Task to complete: Count the lines in the items below that contain the word "مفهوم". Reply with that number only.

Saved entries
┄┄┄┄┄┄

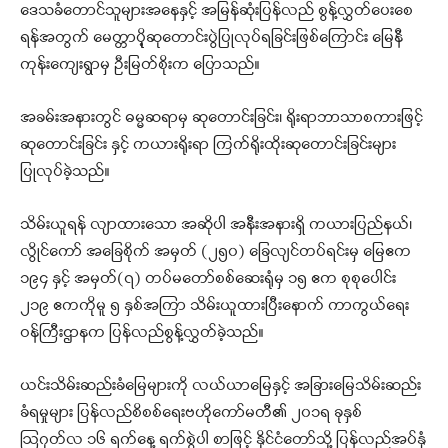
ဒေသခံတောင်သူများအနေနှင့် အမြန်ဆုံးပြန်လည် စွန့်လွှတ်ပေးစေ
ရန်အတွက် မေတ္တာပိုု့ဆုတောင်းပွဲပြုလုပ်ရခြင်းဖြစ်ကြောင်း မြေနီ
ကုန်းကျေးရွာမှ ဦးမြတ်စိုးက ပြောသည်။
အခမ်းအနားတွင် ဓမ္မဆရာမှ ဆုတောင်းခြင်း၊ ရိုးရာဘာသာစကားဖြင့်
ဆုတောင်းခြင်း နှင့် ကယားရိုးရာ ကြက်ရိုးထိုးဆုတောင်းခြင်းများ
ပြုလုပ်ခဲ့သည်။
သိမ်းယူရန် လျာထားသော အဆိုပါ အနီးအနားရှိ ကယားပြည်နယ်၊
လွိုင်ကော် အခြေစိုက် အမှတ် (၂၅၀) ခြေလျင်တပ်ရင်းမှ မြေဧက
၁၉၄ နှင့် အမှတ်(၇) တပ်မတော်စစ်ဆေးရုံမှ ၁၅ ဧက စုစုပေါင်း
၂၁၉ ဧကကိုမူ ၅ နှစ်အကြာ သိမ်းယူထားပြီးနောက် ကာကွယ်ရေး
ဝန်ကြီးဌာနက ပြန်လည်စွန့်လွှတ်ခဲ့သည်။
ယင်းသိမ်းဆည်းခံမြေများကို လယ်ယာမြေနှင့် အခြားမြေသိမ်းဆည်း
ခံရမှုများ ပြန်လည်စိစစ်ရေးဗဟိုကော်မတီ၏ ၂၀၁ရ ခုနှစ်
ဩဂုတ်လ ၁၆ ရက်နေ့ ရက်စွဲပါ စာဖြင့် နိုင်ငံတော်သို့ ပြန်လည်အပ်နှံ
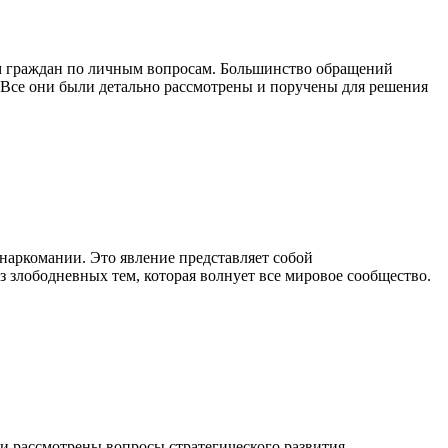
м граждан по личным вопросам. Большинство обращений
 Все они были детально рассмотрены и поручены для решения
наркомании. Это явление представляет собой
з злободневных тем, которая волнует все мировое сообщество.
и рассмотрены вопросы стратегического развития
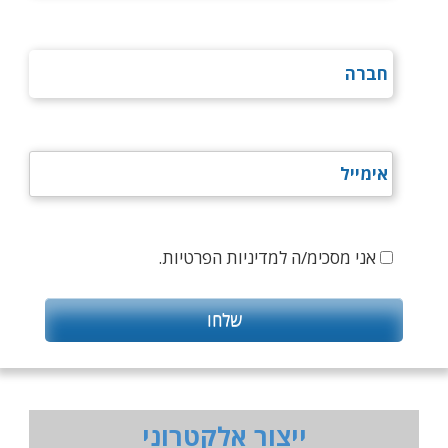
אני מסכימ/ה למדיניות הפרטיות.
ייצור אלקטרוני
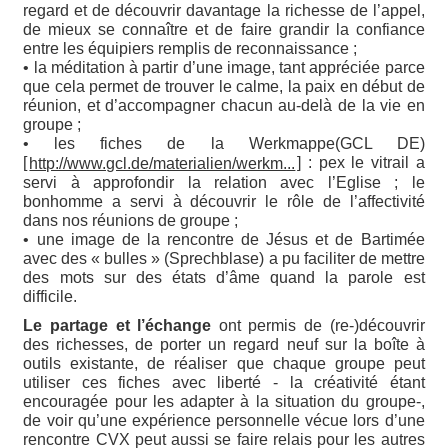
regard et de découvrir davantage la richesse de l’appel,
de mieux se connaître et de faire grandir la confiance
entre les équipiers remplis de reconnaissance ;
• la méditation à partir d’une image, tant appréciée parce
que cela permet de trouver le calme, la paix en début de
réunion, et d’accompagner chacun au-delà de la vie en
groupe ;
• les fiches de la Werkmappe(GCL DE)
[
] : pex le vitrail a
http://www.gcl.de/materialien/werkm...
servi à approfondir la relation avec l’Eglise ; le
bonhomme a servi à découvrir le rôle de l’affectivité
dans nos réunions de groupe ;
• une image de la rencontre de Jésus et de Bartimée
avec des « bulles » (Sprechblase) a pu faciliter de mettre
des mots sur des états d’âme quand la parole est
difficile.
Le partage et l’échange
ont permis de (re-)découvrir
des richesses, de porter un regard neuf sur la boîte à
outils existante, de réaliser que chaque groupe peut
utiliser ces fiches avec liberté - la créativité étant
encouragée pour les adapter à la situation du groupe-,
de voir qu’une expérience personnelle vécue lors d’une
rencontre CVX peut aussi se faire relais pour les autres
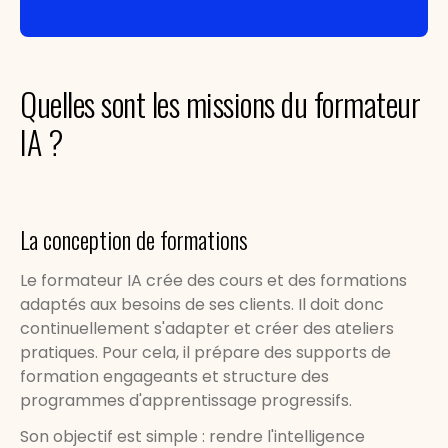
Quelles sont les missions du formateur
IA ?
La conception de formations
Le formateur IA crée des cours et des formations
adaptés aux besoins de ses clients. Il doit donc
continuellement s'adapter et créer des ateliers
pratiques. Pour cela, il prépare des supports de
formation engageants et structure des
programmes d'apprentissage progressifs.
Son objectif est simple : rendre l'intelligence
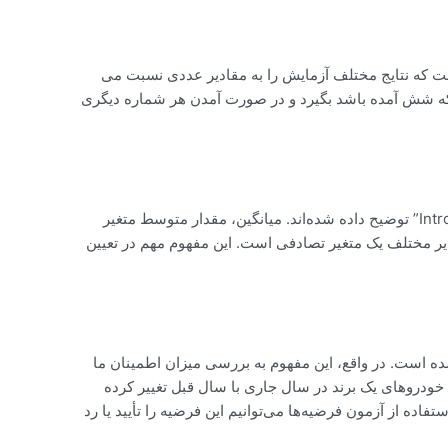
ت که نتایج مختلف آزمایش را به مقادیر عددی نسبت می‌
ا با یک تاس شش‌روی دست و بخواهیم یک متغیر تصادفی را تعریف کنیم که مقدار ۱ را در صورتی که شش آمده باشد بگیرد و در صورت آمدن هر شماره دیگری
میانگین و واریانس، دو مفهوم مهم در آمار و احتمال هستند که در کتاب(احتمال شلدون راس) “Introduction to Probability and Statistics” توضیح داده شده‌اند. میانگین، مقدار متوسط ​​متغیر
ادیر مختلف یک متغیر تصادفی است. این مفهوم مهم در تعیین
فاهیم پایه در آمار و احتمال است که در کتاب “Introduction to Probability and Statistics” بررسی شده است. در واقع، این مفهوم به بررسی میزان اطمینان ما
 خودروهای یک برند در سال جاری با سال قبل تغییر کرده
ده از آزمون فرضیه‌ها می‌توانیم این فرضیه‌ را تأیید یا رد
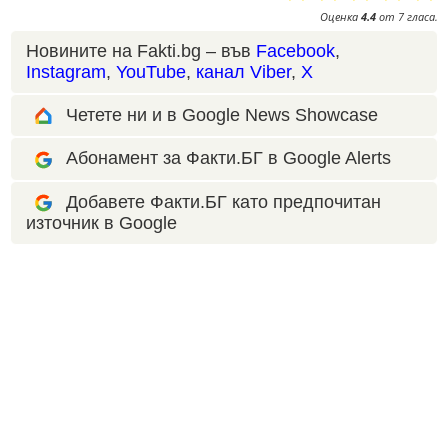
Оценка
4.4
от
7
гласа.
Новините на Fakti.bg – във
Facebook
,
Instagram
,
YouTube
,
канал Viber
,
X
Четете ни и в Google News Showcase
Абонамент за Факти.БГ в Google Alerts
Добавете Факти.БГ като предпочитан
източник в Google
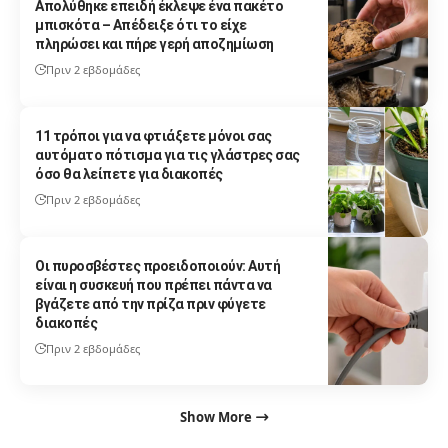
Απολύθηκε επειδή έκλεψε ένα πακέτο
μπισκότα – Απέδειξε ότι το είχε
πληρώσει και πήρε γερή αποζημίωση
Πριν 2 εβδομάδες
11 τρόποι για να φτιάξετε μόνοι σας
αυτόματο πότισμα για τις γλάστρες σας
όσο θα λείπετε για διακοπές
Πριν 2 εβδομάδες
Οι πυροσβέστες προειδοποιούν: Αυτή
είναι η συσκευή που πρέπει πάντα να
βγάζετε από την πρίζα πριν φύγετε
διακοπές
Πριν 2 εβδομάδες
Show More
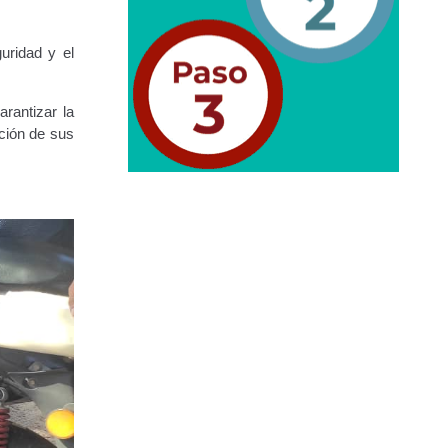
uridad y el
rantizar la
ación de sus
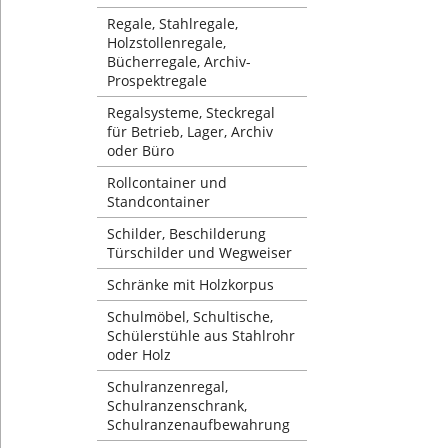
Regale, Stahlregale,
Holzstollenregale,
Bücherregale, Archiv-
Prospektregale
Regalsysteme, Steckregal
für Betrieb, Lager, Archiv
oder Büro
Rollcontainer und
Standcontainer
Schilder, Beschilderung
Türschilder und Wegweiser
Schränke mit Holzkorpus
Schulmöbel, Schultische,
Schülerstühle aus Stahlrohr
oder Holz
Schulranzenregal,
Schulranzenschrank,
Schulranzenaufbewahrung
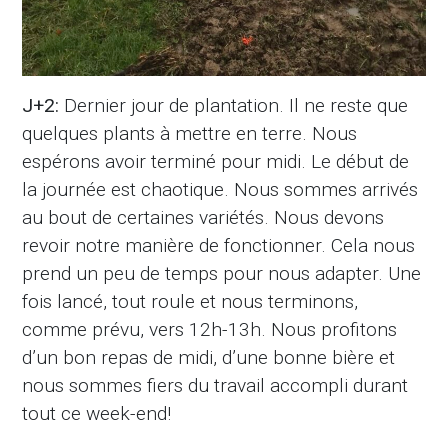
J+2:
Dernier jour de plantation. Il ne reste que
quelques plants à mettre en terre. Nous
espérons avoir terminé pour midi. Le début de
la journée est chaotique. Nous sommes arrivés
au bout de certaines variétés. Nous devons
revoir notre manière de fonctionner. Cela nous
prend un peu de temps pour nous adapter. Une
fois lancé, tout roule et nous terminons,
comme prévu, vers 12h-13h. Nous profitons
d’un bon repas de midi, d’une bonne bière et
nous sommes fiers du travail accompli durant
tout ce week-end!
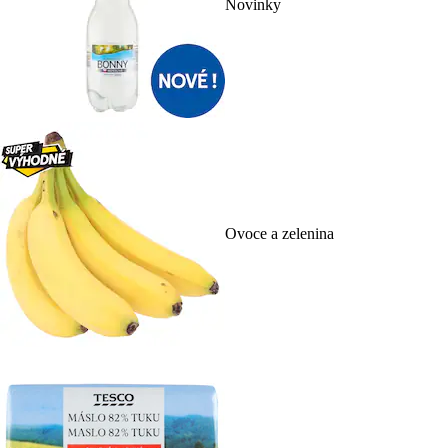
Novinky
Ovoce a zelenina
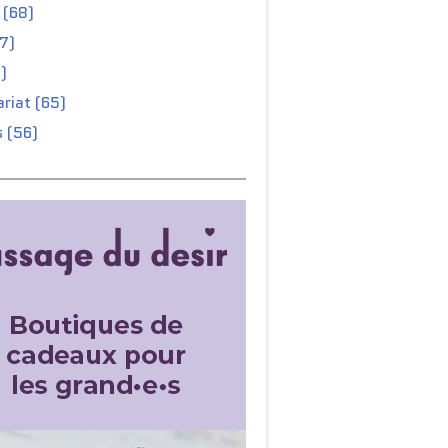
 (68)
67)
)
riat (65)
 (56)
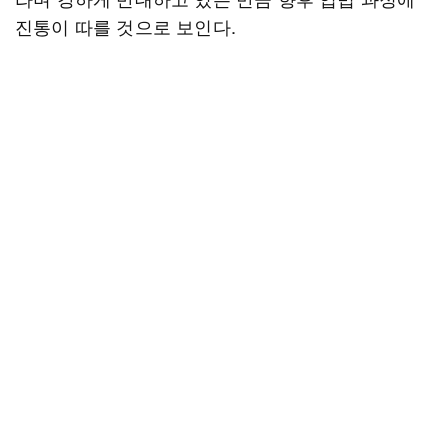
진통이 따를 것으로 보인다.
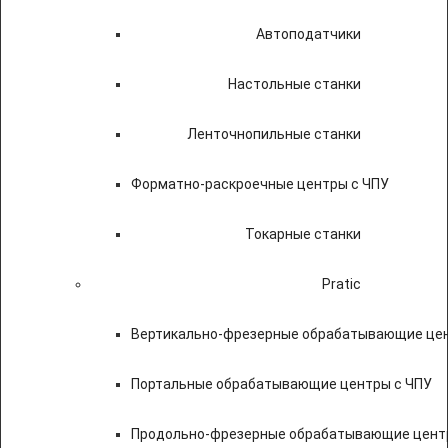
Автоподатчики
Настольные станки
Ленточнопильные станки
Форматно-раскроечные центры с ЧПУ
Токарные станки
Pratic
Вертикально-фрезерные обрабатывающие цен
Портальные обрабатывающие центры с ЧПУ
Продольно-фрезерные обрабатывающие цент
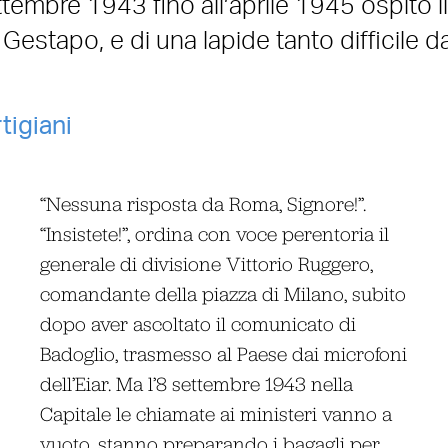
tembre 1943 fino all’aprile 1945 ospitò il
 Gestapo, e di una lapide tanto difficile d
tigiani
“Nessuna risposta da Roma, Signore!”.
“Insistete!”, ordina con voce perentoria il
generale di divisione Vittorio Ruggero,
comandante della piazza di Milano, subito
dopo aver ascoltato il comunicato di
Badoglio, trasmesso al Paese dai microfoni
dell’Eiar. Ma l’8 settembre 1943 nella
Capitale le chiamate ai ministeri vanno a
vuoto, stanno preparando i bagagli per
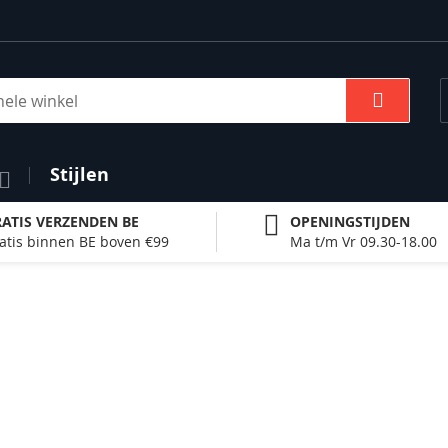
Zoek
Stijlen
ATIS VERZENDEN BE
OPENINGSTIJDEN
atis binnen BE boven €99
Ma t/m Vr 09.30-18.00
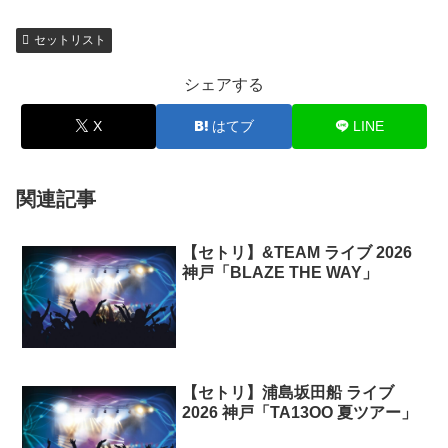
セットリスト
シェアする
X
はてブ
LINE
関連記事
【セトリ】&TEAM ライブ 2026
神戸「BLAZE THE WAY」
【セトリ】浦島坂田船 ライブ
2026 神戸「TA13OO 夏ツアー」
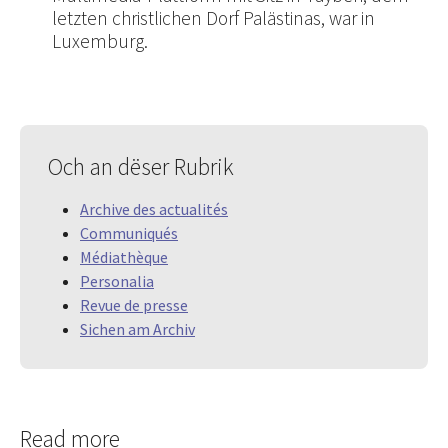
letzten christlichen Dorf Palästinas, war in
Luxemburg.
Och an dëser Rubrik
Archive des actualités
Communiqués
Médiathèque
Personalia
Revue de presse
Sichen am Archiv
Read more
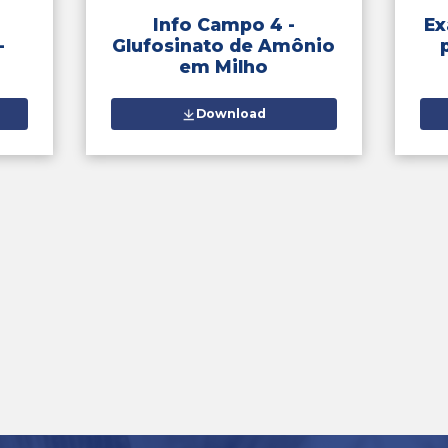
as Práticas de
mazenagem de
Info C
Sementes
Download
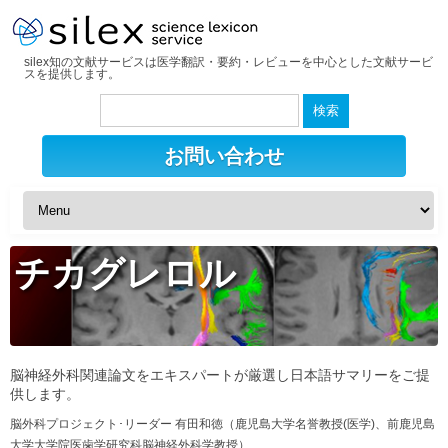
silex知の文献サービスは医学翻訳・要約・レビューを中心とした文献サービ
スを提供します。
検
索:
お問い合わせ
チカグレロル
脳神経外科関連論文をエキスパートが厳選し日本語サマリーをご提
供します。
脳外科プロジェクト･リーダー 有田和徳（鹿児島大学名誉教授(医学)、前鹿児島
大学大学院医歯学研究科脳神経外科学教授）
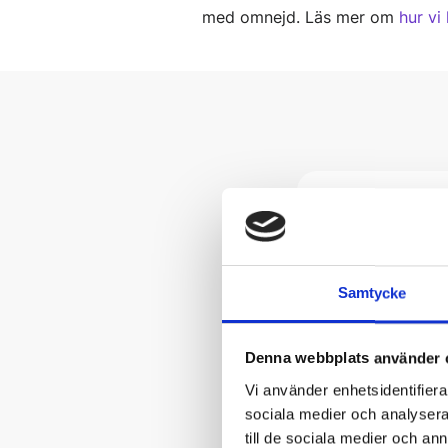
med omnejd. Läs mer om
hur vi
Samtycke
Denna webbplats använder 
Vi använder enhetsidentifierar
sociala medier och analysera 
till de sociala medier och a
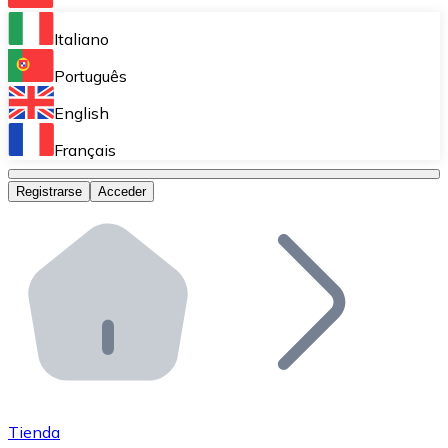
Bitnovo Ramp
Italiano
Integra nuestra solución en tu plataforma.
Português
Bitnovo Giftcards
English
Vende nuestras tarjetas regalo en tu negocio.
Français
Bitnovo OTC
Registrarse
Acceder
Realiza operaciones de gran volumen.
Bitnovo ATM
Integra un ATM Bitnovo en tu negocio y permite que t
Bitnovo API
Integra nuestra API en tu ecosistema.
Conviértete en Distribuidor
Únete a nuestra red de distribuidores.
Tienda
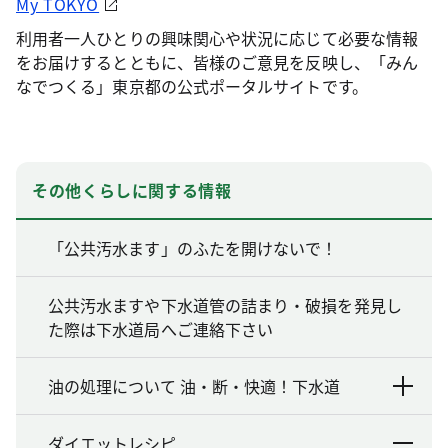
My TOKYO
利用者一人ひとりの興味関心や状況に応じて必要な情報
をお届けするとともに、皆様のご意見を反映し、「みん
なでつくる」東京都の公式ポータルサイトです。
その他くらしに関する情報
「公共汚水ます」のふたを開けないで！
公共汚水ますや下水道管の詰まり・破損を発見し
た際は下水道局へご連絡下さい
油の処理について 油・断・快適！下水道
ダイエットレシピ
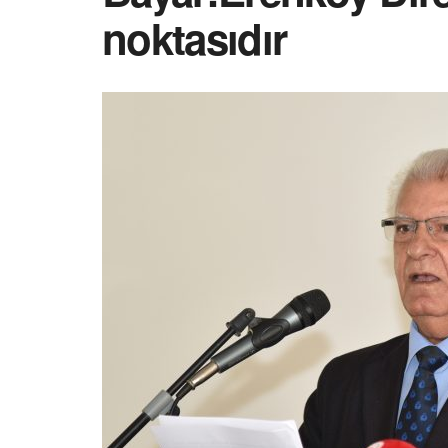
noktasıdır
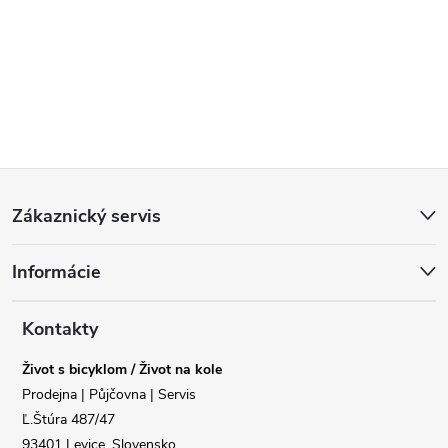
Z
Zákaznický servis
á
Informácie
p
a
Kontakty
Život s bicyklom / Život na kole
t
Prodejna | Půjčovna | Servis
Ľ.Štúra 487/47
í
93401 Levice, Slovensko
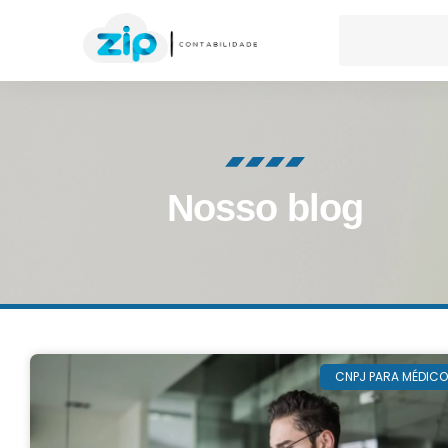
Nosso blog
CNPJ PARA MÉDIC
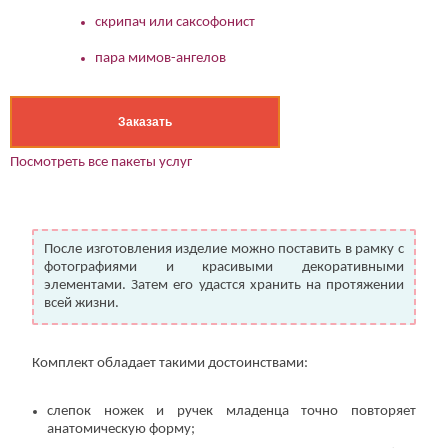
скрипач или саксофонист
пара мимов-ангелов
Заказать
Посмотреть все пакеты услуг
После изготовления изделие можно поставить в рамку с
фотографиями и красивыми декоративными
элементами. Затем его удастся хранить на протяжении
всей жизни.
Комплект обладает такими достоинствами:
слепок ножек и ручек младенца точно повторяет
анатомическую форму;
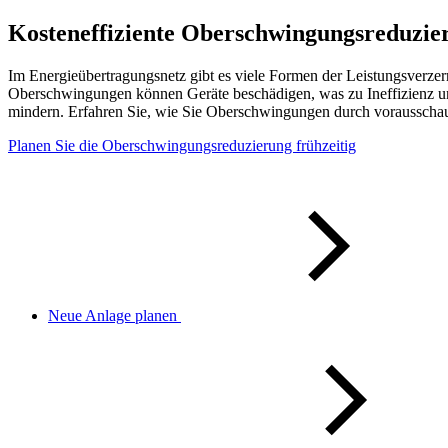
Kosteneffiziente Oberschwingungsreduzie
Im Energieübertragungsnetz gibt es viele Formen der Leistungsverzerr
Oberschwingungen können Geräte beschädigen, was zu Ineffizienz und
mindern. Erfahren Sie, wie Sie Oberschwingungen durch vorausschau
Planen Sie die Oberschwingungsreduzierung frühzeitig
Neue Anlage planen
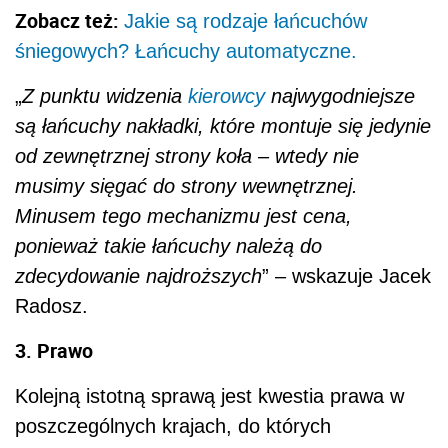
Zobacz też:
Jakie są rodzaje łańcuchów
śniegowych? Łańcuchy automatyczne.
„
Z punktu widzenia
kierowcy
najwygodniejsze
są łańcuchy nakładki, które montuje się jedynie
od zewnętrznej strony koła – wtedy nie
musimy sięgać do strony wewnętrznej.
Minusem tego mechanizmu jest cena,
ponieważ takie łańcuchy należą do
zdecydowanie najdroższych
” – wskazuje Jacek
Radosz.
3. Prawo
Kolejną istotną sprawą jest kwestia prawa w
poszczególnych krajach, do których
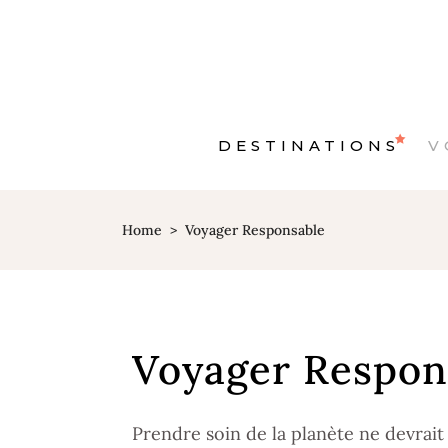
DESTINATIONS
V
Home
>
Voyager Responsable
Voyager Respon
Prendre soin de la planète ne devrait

┄┄┄┄┄┄

Output for this task: 3